══ Records shown

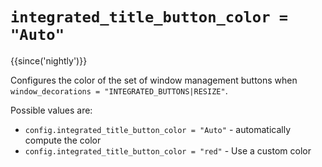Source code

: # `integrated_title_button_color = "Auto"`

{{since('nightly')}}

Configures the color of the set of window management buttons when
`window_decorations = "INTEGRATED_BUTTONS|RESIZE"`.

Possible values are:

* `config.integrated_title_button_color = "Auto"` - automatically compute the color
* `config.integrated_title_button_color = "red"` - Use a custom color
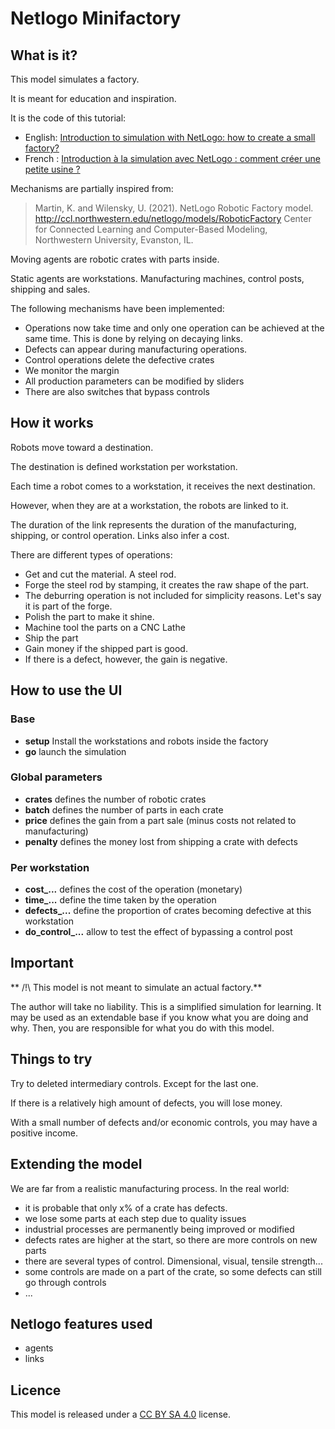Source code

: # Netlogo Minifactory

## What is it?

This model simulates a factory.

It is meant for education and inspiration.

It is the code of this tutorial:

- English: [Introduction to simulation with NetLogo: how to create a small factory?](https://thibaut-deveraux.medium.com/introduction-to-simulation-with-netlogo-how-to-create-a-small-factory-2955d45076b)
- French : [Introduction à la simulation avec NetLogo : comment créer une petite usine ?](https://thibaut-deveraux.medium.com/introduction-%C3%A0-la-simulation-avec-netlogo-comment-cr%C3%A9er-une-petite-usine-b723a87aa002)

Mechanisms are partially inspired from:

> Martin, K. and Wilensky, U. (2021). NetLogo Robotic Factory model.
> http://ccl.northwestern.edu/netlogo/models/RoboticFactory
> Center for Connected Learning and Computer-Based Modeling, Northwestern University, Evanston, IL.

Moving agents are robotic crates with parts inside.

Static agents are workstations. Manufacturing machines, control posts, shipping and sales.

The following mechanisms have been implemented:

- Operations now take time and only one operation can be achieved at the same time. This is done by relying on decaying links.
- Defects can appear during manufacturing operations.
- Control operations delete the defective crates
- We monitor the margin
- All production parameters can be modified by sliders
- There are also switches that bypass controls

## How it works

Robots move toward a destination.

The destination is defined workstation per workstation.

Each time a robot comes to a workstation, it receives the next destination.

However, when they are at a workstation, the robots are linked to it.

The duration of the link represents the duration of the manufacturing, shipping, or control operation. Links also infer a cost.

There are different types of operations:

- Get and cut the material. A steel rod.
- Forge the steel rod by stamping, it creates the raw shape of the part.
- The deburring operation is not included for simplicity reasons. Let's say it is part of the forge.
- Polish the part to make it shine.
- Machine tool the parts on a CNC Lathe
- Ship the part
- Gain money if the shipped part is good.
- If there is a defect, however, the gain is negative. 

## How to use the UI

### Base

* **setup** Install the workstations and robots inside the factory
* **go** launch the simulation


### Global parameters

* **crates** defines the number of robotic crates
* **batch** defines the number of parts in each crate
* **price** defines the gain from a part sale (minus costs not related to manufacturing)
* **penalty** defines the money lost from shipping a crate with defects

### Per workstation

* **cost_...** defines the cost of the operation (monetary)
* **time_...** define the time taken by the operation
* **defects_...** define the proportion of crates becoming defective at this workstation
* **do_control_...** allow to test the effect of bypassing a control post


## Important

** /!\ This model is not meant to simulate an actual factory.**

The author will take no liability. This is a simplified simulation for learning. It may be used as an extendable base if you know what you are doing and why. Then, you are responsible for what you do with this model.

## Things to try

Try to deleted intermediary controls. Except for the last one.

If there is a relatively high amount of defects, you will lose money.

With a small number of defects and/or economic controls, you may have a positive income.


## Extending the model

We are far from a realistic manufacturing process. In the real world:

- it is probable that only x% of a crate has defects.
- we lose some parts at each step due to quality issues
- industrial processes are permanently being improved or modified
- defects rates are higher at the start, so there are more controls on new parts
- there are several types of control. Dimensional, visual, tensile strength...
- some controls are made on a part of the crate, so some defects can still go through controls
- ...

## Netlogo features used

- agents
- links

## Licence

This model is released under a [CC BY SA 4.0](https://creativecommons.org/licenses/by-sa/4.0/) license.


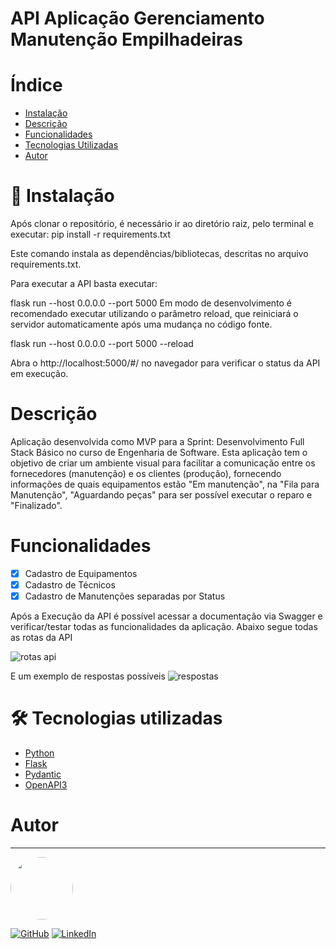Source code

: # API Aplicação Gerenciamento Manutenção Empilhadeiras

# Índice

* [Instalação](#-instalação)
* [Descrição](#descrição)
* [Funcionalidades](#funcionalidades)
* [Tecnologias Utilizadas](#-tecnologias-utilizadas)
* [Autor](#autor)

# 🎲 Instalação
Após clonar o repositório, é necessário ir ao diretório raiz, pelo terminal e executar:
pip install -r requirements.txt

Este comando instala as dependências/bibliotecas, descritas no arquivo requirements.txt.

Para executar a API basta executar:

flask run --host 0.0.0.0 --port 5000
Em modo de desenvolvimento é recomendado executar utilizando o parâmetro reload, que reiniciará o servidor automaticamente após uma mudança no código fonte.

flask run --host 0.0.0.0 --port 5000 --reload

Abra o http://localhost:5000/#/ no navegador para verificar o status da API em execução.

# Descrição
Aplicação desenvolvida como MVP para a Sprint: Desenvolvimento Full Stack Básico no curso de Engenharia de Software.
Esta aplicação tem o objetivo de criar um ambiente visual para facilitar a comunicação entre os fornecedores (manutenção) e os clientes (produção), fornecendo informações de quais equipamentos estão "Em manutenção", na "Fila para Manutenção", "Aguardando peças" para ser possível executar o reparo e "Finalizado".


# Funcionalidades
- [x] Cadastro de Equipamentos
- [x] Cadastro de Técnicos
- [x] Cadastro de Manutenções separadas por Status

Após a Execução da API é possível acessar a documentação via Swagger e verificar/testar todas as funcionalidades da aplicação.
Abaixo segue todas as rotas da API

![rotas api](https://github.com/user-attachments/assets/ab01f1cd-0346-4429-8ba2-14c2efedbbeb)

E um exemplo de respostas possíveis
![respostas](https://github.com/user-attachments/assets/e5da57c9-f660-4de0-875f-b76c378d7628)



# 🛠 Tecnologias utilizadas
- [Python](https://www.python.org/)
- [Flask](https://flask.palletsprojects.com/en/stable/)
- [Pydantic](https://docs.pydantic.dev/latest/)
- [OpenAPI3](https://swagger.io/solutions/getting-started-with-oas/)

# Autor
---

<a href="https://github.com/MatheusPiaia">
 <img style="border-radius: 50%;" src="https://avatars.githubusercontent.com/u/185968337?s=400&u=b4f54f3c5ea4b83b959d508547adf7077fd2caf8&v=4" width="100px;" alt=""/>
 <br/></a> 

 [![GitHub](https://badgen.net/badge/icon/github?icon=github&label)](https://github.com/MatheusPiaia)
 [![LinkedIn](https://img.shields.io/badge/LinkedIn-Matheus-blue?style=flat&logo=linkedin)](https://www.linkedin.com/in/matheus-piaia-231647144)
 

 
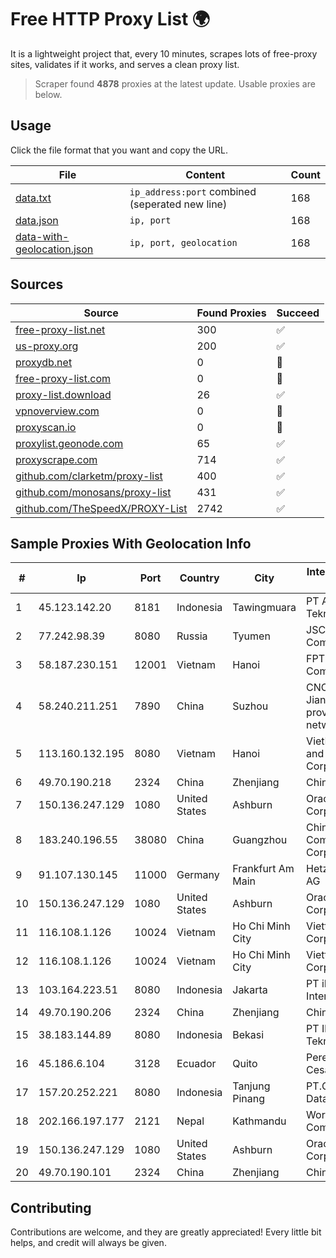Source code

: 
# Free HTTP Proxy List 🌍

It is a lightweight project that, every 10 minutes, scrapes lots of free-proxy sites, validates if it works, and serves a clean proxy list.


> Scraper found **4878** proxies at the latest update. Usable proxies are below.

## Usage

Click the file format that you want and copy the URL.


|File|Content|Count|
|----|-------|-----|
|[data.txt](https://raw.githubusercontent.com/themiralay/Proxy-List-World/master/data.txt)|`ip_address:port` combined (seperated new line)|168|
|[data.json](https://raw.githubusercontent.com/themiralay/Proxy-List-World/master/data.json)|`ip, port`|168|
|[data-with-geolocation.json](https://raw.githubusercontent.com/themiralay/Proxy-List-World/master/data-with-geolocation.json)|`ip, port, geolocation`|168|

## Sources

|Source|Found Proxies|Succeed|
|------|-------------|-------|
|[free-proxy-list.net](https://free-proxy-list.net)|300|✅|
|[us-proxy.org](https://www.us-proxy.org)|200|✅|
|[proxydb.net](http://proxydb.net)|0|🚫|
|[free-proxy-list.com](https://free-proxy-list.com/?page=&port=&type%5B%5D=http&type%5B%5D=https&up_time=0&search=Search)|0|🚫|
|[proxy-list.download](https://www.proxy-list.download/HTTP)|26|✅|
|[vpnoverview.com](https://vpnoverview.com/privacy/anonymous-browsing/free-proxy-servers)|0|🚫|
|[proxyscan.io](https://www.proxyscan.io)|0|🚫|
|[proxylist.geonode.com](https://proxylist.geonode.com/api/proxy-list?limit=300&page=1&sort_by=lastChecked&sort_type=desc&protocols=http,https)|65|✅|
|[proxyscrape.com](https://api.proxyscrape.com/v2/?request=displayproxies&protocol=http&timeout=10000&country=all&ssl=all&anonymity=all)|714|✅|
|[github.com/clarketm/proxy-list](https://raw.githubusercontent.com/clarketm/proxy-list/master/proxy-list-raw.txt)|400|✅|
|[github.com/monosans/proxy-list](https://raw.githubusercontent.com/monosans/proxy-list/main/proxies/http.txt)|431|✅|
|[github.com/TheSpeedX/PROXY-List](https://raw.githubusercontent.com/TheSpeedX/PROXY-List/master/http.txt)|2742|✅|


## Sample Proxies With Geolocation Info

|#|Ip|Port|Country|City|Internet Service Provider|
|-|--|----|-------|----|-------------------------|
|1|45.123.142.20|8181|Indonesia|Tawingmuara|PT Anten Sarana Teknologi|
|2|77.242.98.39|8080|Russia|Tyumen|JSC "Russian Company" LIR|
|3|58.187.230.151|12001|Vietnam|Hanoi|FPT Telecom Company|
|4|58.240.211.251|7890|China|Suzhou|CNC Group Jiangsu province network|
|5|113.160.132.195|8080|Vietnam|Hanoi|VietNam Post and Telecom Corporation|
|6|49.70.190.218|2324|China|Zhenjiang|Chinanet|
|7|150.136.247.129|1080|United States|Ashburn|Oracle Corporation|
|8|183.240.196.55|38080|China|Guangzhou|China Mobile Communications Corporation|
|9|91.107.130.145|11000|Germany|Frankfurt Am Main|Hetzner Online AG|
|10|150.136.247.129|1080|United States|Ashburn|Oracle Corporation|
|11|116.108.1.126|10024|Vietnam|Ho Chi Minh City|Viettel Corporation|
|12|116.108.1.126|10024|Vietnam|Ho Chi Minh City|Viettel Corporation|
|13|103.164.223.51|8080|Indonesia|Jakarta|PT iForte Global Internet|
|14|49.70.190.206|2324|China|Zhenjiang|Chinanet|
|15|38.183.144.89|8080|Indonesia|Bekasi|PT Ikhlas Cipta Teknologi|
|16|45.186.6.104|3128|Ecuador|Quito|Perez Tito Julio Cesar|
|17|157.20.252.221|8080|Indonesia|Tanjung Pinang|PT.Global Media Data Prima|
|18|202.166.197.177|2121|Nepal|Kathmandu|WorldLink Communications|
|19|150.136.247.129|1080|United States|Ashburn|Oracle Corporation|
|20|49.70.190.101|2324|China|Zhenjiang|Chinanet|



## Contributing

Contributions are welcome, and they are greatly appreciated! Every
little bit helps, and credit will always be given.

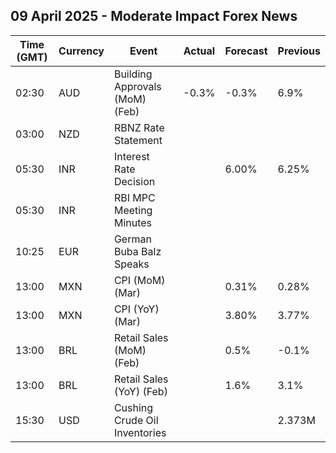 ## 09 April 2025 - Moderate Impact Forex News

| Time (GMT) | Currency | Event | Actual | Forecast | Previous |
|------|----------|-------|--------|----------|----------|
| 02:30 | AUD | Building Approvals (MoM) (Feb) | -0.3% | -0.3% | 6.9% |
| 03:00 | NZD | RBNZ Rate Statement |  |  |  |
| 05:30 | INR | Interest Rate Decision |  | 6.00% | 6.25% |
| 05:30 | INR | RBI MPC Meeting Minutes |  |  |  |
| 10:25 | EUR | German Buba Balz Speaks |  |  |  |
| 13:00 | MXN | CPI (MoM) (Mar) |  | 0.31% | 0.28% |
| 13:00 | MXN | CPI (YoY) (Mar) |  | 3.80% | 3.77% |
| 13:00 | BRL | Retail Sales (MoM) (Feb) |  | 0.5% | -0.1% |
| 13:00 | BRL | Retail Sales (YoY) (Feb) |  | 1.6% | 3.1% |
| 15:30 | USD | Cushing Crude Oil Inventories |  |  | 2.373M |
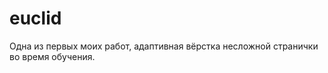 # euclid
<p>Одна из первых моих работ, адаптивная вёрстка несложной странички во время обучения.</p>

════

### Work item
Extract from the records above every line between the line containing "This model simulates a factory." and the line containing "The following mechanisms", inclusive, and reproduce them without any change.

### Answer
This model simulates a factory.

It is meant for education and inspiration.

It is the code of this tutorial:

- English: [Introduction to simulation with NetLogo: how to create a small factory?](https://thibaut-deveraux.medium.com/introduction-to-simulation-with-netlogo-how-to-create-a-small-factory-2955d45076b)
- French : [Introduction à la simulation avec NetLogo : comment créer une petite usine ?](https://thibaut-deveraux.medium.com/introduction-%C3%A0-la-simulation-avec-netlogo-comment-cr%C3%A9er-une-petite-usine-b723a87aa002)

Mechanisms are partially inspired from:

> Martin, K. and Wilensky, U. (2021). NetLogo Robotic Factory model.
> http://ccl.northwestern.edu/netlogo/models/RoboticFactory
> Center for Connected Learning and Computer-Based Modeling, Northwestern University, Evanston, IL.

Moving agents are robotic crates with parts inside.

Static agents are workstations. Manufacturing machines, control posts, shipping and sales.

The following mechanisms have been implemented:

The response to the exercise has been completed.